Vorher waren drei Monate möglich. Das erhöht, neben der ohnehin stetig steigenden Zahl der Asylsuchenden, die Zahl der Antragsteller enorm. Mittes Bezirksbürgermeister Christian Hanke (SPD) nannte die Gesetzesänderung „unsinnig“ und fordert, zu drei Monaten zurückzukehren. Nach Angaben von Sozialsenator Mario Czaja (CDU) will die Verwaltung aber die Abläufe an mehreren Stellen verändern, um die Warteschlangen abzubauen.

Taschengeld: Noch vor Weihnachten soll eine zweite Kasse an der Bundesallee eingerichtet werden. Bislang kann Geld an Asylbewerber nur in der Turmstraße ausgezahlt werden. Zudem wird geprüft, mehrere Bezirkskassen in das System einzubinden. Die Flüchtlinge würden dann Geldkarten bekommen, mit denen sie dort selbst zum Kassenautomaten gehen könnte.

Kostenübernahme für die Unterkunft: Die Namen der Flüchtlinge, bei denen die Kostenübernahme verlängert wird, werden auf Listen erfasst, diese an die Unterkünfte gefaxt.

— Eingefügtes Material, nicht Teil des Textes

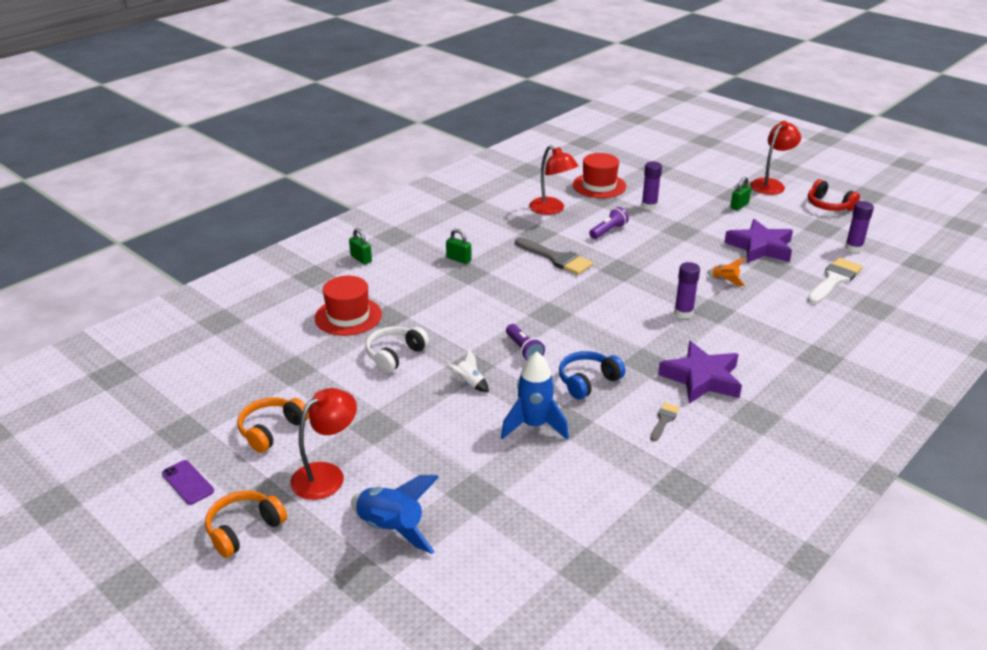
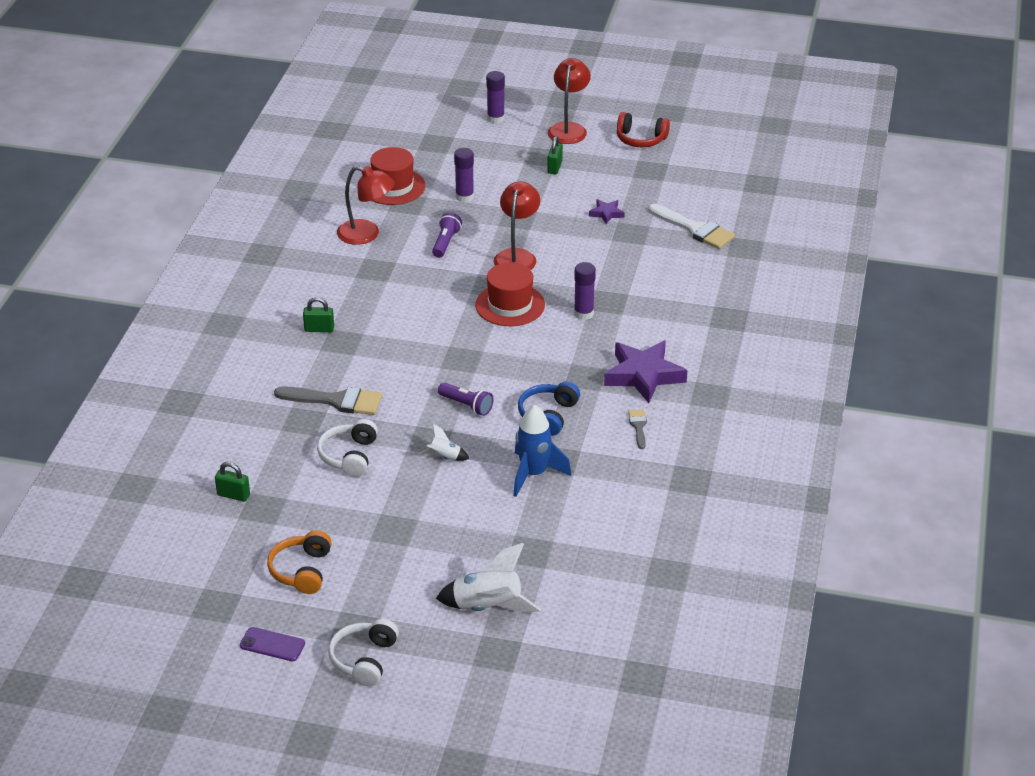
camera: 30 degrees left, 5 degrees up
orange headphones [205,490,287,558] -> white headphones [328,619,399,686]
red lamp [290,388,357,500] -> red lamp moved to [494,181,540,270]
red hat [315,276,382,336] -> red hat moved to [475,263,545,326]
green padlock [349,228,372,265] -> green padlock moved to [215,462,250,502]
blue rocket [351,475,439,554] -> white rocket [436,543,541,613]
grey brush [515,237,593,275] -> grey brush moved to [274,386,382,415]
orange rocket [707,258,746,286] -> none
purple star [724,219,793,263] -> purple star [589,199,625,224], size x0.47
white brush [807,258,862,304] -> white brush turned 120 degrees clockwise [648,204,735,249]
purple glue stick [845,201,874,252] -> purple glue stick moved to [486,71,505,123]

Die Betreiber teilen dann den Asylbewerbern mit, dass sie nicht mehr zum Lageso fahren müssen. Dieses Verfahren wird bereits praktiziert, trifft aber noch nicht immer auf das Vertrauen der Betroffenen.

Überweisungsscheine: Am 1. Januar wird die elektronische Gesundheitskarte eingeführt. Sie wird nicht über das Budget der Krankenkassen abgerechnet sondern über den Sozialhilfeträger, also das Land Berlin. Damit sind Arzt- besuche und Medikamentenversorgung abgedeckt. Allerdings müssen Flüchtlinge für bestimmte Leistungen weiterhin zum Lageso, etwa wenn ein Antrag auf Zahnersatz oder medizinische Heil- und Hilfsmittel gestellt wurde.

Mehr Personal: Das Lageso bekommt 70 neue Mitarbeiter, die Arbeitsverträge würden von Montag an unterschrieben, so Czaja. Rund die Hälfte der Mitarbeiter wird die Leistungsstelle verstärken, der Rest die Registrierung. Möglichst bis Jahresende soll zudem eine weitere Bearbeitungsstelle für Flüchtlinge am Flughafen Tempelhof eingerichtet werden.